Page:
***

The systems and methods discussed herein can include or use predictive fault analysis. The analysis can include proactively predicting UE events and responsively performing, or triggering, page repair actions or page offlining to thereby avoid device or system downtime or other fault conditions. In an example, the solutions discussed herein can help prevent minor or simple errors such as CE events from aggregating to more complex errors or UE events over time, and can help maintain usable memory remain within the capability of ECC correction.

4 In some examples, if a CE event is observed (e.g., at or using information from one or more of the input/output pins, or DQ pins, of the memory device) corresponding to a particular memory row, column, and bank address, then an entire page (e.g., aKB page) corresponding to the address can be offlined or removed from service, such as to prevent future UE events. In some examples, repair or other remediation can be performed in response to a CE event, such as in coordination with offlining the page. However, the portion of the failed or failing page can correspond to a physical array row that is susceptible to further errors due to circuit failures, and that same row may comprise information associated with one or multiple other pages. Therefore, offlining only the page corresponding to a particular detected error may be insufficient to prevent future UE events because other bits in the same physical row, which may correspond to other memory pages, may be susceptible to failure. In other words, if a particular row fails, then multiple memory pages may be affected because a physical row in the memory array can translate to multiple different pages used by the operating system.

***

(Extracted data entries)
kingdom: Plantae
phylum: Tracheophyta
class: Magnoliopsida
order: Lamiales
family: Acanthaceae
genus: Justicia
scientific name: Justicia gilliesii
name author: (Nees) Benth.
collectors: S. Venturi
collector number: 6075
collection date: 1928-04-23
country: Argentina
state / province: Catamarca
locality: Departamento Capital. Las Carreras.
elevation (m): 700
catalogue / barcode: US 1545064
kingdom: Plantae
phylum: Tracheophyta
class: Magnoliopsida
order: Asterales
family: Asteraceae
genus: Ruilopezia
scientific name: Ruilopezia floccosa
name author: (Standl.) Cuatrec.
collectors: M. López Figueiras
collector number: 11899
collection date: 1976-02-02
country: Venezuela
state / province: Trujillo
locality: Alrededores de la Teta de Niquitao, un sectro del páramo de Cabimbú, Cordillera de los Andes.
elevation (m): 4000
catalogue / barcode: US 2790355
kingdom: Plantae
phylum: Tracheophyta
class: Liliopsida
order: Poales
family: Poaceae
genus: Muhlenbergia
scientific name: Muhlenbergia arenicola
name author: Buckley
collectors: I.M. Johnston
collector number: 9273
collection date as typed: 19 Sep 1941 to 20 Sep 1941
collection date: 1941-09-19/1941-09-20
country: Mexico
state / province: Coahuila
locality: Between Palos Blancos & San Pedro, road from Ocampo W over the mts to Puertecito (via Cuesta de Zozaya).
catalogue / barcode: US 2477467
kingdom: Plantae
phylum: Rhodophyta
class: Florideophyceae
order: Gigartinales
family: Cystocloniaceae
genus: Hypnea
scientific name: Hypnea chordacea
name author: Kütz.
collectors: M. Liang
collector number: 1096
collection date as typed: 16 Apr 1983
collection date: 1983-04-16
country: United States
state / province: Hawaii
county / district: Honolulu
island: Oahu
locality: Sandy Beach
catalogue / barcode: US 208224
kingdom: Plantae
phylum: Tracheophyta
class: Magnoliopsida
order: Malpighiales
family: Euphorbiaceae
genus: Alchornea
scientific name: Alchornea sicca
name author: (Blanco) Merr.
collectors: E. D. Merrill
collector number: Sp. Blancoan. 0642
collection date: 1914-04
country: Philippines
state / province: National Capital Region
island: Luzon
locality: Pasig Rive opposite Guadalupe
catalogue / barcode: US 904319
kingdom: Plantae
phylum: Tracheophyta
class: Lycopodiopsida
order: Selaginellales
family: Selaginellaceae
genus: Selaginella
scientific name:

***

Task goal: Carry on the passage about memory errors and page offlining from the point where it stops. This data has nothing to do with the passage on memory errors.

Solved exercise:
Memory device manufacturers use proprietary, complex algorithms to translate or map memory bank, column, and row addresses at the memory interface to particular internal memory array addresses. The translation can help improve device security and avoid susceptibility to row hammer attacks. In an example, an interleaving technique can be used to translate host physical address (HPA) to die memory locations. When a particular host tries to read a particular memory page (e.g., a 4 KB page), a first group of 64 bytes can be retrieved from a first memory channel (e.g., channel 0), a second group of 64 bytes can be retrieved from a second memory channel (e.g., channel 1), and so on, where the memory channels correspond to physically different and sometimes non-consecutive locations in the memory array. Other locations in the first memory channel can be mapped to other HPAs. Thus, if a problem exists in, e.g., a row corresponding to the first memory channel, then multiple different HPA memory pages can be affected. A solution can include proactively offlining each of the multiple pages to avoid future UE events.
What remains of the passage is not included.